Each line of the records below that contains "root" needs to be copied.

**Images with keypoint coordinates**
————————

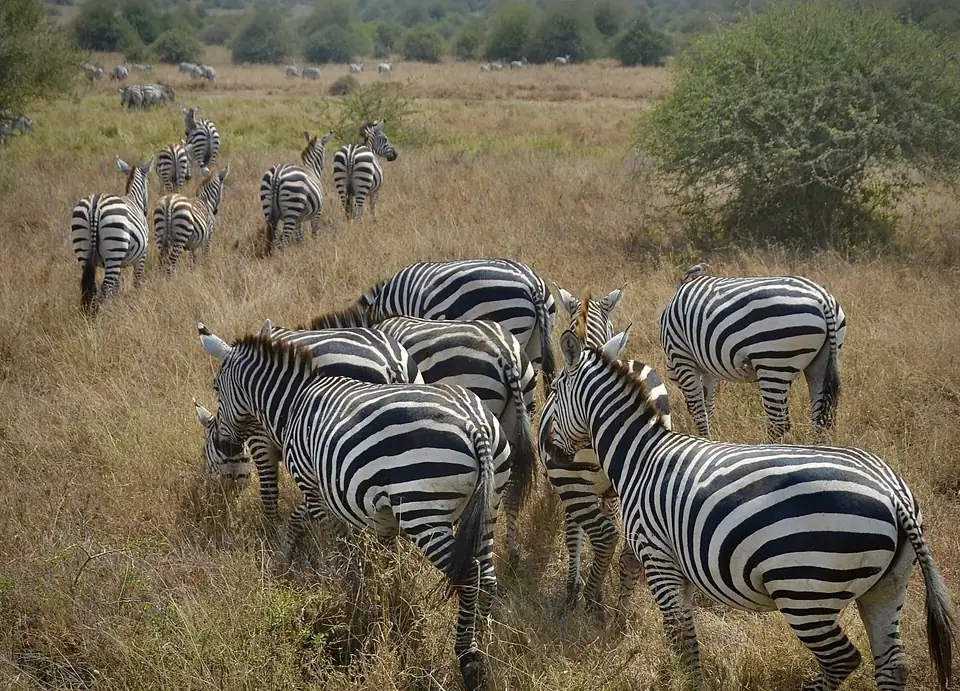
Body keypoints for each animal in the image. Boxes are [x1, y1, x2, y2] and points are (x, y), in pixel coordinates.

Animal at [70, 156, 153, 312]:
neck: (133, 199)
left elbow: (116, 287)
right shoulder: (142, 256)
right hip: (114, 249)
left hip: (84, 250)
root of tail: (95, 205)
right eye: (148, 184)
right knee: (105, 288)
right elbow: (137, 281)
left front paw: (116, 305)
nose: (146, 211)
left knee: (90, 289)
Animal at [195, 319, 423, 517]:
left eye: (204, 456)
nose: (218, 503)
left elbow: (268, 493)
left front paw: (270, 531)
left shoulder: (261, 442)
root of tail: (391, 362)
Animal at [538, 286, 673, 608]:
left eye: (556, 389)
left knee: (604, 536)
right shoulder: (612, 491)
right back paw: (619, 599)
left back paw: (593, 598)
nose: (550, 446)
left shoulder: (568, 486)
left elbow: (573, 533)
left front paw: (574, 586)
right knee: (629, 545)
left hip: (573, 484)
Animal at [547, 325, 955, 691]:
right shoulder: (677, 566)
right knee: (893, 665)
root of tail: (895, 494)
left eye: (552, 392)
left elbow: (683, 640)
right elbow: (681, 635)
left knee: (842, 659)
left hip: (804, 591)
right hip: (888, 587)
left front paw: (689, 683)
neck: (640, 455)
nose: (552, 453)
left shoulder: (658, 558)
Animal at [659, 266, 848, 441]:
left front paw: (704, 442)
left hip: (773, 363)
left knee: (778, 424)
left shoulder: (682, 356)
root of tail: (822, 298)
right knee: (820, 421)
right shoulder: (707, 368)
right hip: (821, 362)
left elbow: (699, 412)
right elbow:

————————

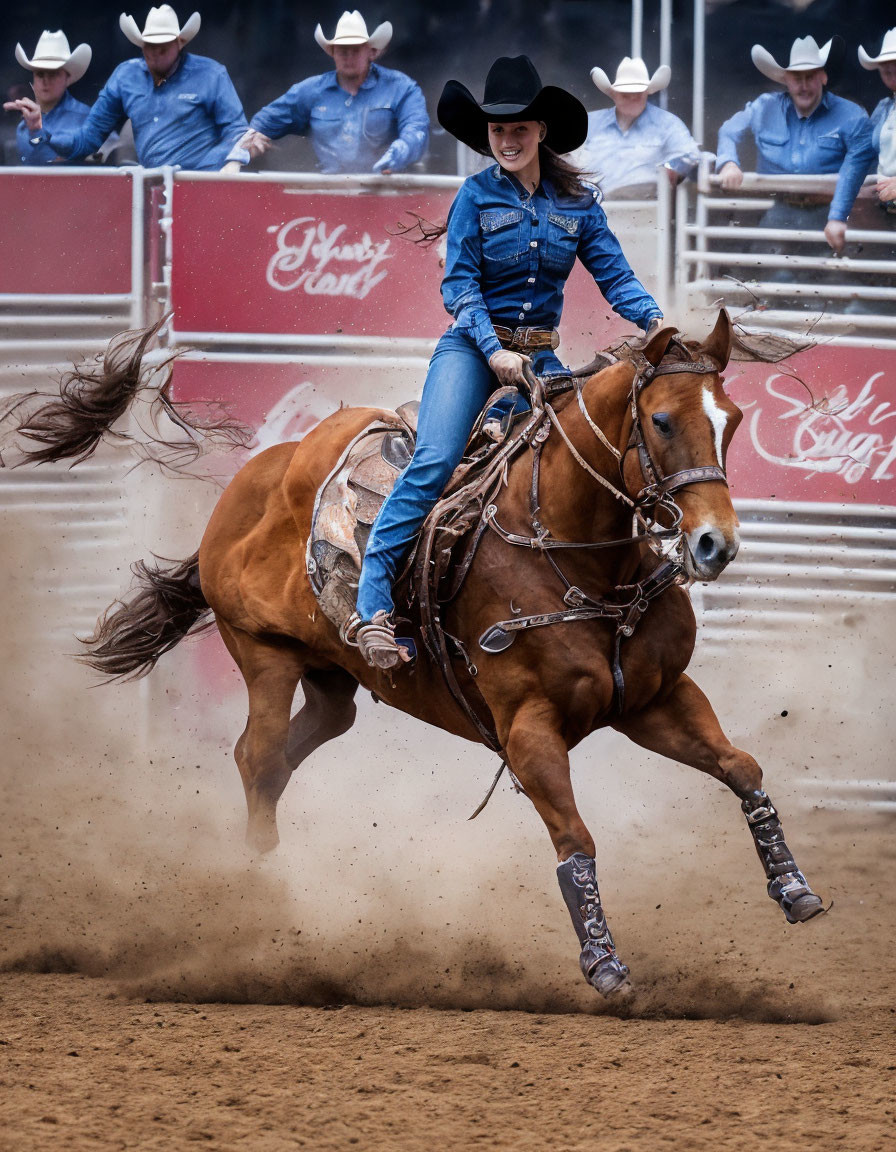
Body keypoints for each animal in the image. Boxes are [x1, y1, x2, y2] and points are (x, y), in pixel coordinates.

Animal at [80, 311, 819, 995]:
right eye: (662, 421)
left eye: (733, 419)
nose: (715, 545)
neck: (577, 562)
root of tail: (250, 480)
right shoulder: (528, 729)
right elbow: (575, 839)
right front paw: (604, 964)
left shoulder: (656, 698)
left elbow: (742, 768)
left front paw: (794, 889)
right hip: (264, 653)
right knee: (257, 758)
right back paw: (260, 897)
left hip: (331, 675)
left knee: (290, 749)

————————

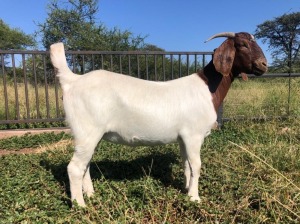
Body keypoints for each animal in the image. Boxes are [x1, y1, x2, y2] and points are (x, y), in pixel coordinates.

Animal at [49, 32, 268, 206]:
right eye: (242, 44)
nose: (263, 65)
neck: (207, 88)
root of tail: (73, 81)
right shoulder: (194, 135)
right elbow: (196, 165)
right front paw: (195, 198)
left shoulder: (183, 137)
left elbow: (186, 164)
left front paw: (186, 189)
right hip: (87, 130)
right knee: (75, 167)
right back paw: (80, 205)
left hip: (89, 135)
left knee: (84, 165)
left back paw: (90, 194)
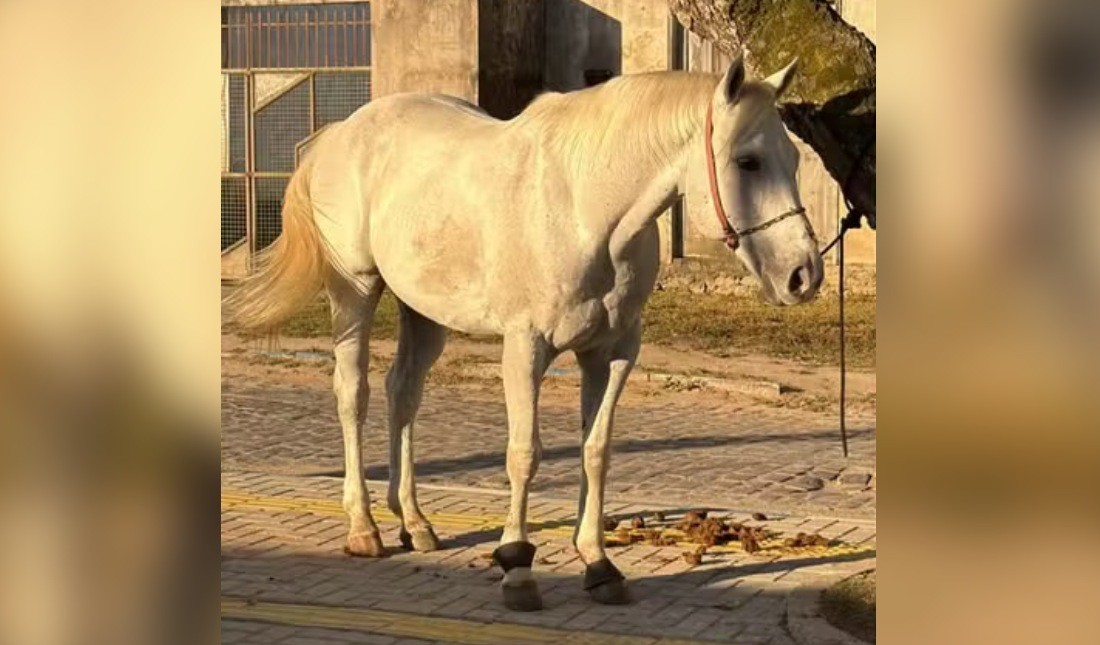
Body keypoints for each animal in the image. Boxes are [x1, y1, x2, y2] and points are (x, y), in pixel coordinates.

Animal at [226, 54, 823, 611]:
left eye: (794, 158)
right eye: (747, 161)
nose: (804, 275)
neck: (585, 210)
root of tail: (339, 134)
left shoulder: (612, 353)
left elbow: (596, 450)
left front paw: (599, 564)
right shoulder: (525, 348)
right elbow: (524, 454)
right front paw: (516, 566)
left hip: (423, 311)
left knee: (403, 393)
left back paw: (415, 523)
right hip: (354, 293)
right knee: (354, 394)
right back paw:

————————

**Solution for this task**
root of tail: (95, 205)
root of tail: (391, 362)
root of tail: (895, 494)
root of tail: (822, 298)
root of tail: (250, 480)
root of tail: (73, 81)
root of tail: (339, 134)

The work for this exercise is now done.